▶ _What is needed_
The data below is to be repeated in full, exactly as given.

*** Source information ***

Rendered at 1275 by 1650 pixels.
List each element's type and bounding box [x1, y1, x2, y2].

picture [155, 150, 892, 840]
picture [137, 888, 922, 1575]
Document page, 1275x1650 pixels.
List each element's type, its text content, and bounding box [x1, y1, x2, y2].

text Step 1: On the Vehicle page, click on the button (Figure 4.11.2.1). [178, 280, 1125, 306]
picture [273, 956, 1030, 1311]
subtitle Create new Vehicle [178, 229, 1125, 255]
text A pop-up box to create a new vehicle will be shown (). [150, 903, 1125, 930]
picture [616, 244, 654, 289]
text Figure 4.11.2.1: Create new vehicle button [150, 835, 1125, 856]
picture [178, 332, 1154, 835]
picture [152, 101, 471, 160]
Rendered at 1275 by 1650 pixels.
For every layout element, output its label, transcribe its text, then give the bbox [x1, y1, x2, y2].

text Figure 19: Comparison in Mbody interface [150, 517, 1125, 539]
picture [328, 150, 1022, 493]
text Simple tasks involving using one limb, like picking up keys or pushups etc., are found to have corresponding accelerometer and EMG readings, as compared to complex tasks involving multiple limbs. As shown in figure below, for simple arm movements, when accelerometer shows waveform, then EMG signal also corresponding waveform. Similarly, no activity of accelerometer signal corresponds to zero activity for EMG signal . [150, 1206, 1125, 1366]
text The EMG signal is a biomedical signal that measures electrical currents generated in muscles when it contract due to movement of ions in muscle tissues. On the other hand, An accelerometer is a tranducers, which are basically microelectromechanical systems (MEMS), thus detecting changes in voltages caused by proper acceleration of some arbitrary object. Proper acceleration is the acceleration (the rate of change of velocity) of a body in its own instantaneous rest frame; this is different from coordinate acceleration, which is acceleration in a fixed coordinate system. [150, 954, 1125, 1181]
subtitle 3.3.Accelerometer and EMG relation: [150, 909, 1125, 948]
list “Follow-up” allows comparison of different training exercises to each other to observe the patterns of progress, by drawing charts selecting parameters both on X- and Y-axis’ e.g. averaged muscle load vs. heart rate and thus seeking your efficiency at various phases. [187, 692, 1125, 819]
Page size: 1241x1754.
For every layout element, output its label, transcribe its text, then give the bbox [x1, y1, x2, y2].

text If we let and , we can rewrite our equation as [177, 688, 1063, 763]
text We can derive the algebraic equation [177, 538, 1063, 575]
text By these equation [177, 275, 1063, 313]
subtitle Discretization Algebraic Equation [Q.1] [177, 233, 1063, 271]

*** End of Source information ***

▶ _Written solution_
Rendered at 1275 by 1650 pixels.
List each element's type and bounding box [x1, y1, x2, y2].

picture [155, 150, 892, 840]
picture [137, 888, 922, 1575]
Document page, 1275x1650 pixels.
List each element's type, its text content, and bounding box [x1, y1, x2, y2].

text Step 1: On the Vehicle page, click on the button (Figure 4.11.2.1). [178, 280, 1125, 306]
picture [273, 956, 1030, 1311]
subtitle Create new Vehicle [178, 229, 1125, 255]
text A pop-up box to create a new vehicle will be shown (). [150, 903, 1125, 930]
picture [616, 244, 654, 289]
text Figure 4.11.2.1: Create new vehicle button [150, 835, 1125, 856]
picture [178, 332, 1154, 835]
picture [152, 101, 471, 160]
Rendered at 1275 by 1650 pixels.
For every layout element, output its label, transcribe its text, then give the bbox [x1, y1, x2, y2].

text Figure 19: Comparison in Mbody interface [150, 517, 1125, 539]
picture [328, 150, 1022, 493]
text Simple tasks involving using one limb, like picking up keys or pushups etc., are found to have corresponding accelerometer and EMG readings, as compared to complex tasks involving multiple limbs. As shown in figure below, for simple arm movements, when accelerometer shows waveform, then EMG signal also corresponding waveform. Similarly, no activity of accelerometer signal corresponds to zero activity for EMG signal . [150, 1206, 1125, 1366]
text The EMG signal is a biomedical signal that measures electrical currents generated in muscles when it contract due to movement of ions in muscle tissues. On the other hand, An accelerometer is a tranducers, which are basically microelectromechanical systems (MEMS), thus detecting changes in voltages caused by proper acceleration of some arbitrary object. Proper acceleration is the acceleration (the rate of change of velocity) of a body in its own instantaneous rest frame; this is different from coordinate acceleration, which is acceleration in a fixed coordinate system. [150, 954, 1125, 1181]
subtitle 3.3.Accelerometer and EMG relation: [150, 909, 1125, 948]
list “Follow-up” allows comparison of different training exercises to each other to observe the patterns of progress, by drawing charts selecting parameters both on X- and Y-axis’ e.g. averaged muscle load vs. heart rate and thus seeking your efficiency at various phases. [187, 692, 1125, 819]
Page size: 1241x1754.
For every layout element, output its label, transcribe its text, then give the bbox [x1, y1, x2, y2].

text If we let and , we can rewrite our equation as [177, 688, 1063, 763]
text We can derive the algebraic equation [177, 538, 1063, 575]
text By these equation [177, 275, 1063, 313]
subtitle Discretization Algebraic Equation [Q.1] [177, 233, 1063, 271]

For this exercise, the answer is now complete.